# WORK REQUEST:
Filter the records to the lines that contain the string "лотоса", and copy each of those lines.

++++ MATERIAL FOR THE TASK ++++

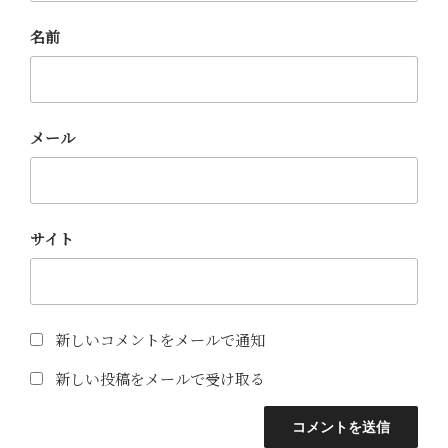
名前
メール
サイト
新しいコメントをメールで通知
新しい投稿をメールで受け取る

++++
++++ MATERIAL FOR THE TASK ++++

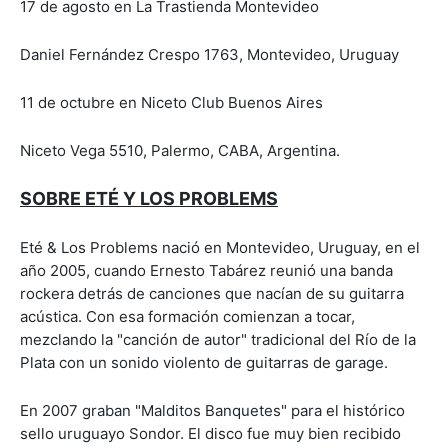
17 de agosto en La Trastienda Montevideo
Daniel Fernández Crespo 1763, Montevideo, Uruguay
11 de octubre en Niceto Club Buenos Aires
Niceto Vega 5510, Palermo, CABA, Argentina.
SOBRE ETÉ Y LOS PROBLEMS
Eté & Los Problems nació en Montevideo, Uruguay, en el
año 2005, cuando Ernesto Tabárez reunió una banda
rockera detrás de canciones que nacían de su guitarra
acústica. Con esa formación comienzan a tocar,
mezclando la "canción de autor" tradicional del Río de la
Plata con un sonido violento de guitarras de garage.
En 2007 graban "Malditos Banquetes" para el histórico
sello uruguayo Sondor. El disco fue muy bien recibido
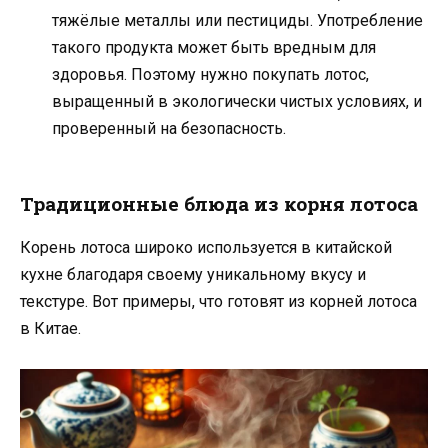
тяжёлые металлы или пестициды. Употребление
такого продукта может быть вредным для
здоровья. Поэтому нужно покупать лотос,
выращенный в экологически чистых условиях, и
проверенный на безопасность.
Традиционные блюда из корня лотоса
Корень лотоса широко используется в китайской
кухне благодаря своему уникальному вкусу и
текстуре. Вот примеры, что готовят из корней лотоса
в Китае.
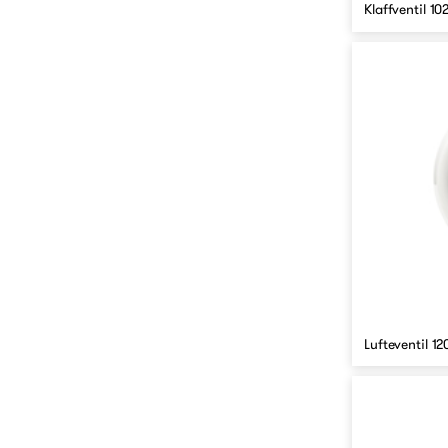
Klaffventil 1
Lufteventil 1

++++
++++ MATERIAL FOR THE TASK ++++

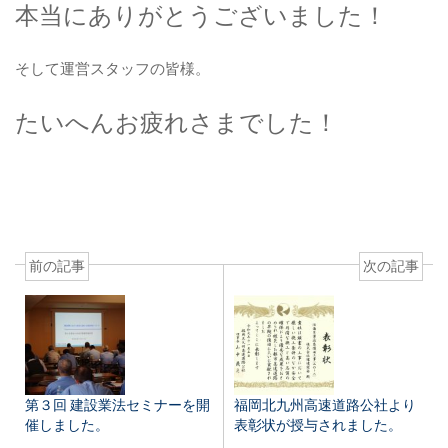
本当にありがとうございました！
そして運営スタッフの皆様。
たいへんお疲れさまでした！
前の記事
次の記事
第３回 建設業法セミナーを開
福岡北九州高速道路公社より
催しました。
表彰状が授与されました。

++++

# ANSWER FOR THIS EXERCISE:
Традиционные блюда из корня лотоса
Корень лотоса широко используется в китайской
текстуре. Вот примеры, что готовят из корней лотоса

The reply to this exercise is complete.